Text:
Deploying the cluster

You can install OKD on a compatible cloud platform.

You can run the create cluster command of the installation program only once, during initial installation.

Prerequisites

  • Configure an account with the cloud platform that hosts your cluster.

  • Obtain the OKD installation program and the pull secret for your cluster.

Procedure

  1. Change to the directory that contains the installation program and initialize the cluster deployment:

    1. $ ./openshift-install create cluster --dir <installation_directory> \ (1)
    2. --log-level=info (2)
    1For <installation_directory>, specify the location of your customized ./install-config.yaml file.
    2To view different installation details, specify warn, debug, or error instead of info.

    If the cloud provider account that you configured on your host does not have sufficient permissions to deploy the cluster, the installation process stops, and the missing permissions are displayed.

  2. Optional: Remove or disable the AdministratorAccess policy from the IAM account that you used to install the cluster.

    The elevated permissions provided by the AdministratorAccess policy are required only during installation.

Verification

When the cluster deployment completes successfully:

  • The terminal displays directions for accessing your cluster, including a link to the web console and credentials for the kubeadmin user.

  • Credential information also outputs to <installation_directory>/.openshift_install.log.

Do not delete the installation program or the files that the installation program creates. Both are required to delete the cluster.

Example output

  1. ...
  2. INFO Install complete!
  3. INFO To access the cluster as the system:admin user when using 'oc', run 'export KUBECONFIG=/home/myuser/install_dir/auth/kubeconfig'
  4. INFO Access the OpenShift web-console here: https://console-openshift-console.apps.mycluster.example.com
  5. INFO Login to the console with user: "kubeadmin", and password: "4vYBz-Ee6gm-ymBZj-Wt5AL"
  6. INFO Time elapsed: 36m22s
  • The Ignition config files that the installation program generates contain certificates that expire after 24 hours, which are then renewed at that time. If the cluster is shut down before renewing the certificates and the cluster is later restarted after the 24 hours have elapsed, the cluster automatically recovers the expired certificates. The exception is that you must manually approve the pending node-bootstrapper certificate signing requests (CSRs) to recover kubelet certificates. See the documentation for Recovering from expired control plane certificates for more information.

  • It is recommended that you use Ignition config files within 12 hours after they are generated because the 24-hour certificate rotates from 16 to 22 hours after the cluster is installed. By using the Ignition config files within 12 hours, you can avoid installation failure if the certificate update runs during installation.

Installing the OpenShift CLI by downloading the binary

You can install the OpenShift CLI (oc) to interact with OKD from a command-line interface. You can install oc on Linux, Windows, or macOS.

If you installed an earlier version of oc, you cannot use it to complete all of the commands in OKD 4.12. Download and install the new version of oc.

Installing the OpenShift CLI on Linux

You can install the OpenShift CLI (oc) binary on Linux by using the following procedure.

Supplied information:
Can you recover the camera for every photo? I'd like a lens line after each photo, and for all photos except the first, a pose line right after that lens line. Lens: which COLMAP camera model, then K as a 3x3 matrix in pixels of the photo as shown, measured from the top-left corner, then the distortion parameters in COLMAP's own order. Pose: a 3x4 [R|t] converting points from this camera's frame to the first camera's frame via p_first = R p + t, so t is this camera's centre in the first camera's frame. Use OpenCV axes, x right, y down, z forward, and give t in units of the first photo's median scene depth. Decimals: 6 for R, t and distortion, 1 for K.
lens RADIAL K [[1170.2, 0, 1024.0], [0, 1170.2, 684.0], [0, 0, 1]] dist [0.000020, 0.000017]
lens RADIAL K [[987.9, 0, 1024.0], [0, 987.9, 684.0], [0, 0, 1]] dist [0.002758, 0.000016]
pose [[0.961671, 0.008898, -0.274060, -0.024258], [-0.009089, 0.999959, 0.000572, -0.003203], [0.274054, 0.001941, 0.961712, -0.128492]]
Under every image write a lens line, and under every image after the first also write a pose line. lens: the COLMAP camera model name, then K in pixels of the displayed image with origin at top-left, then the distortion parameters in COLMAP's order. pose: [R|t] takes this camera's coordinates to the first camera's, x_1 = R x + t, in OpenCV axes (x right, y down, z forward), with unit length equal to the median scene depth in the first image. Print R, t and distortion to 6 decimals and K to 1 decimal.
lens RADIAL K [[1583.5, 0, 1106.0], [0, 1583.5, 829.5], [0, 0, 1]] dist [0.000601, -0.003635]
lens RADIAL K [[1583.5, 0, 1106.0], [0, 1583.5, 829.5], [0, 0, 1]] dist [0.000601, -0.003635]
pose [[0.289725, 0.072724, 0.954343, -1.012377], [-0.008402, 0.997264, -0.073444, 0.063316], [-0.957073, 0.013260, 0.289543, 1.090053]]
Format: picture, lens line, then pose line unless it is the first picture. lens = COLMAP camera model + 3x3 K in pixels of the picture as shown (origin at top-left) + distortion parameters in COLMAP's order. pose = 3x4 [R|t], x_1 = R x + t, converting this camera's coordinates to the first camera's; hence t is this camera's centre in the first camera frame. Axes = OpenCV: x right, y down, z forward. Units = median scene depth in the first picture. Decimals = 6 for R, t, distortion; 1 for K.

Task 1:
Update the deployment guide from "Prerequisites" through "instead of info.", inclusive, replacing "pull secret" with "access token", and write out that passage.
Task 2:
According to the deployment guide, on which operating systems can the OpenShift CLI be installed?

Problem solution 1:
Prerequisites

  • Configure an account with the cloud platform that hosts your cluster.

  • Obtain the OKD installation program and the access token for your cluster.

Procedure

  1. Change to the directory that contains the installation program and initialize the cluster deployment:

    1. $ ./openshift-install create cluster --dir <installation_directory> \ (1)
    2. --log-level=info (2)
    1For <installation_directory>, specify the location of your customized ./install-config.yaml file.
    2To view different installation details, specify warn, debug, or error instead of info.

Problem solution 2:
Linux, Windows, and macOS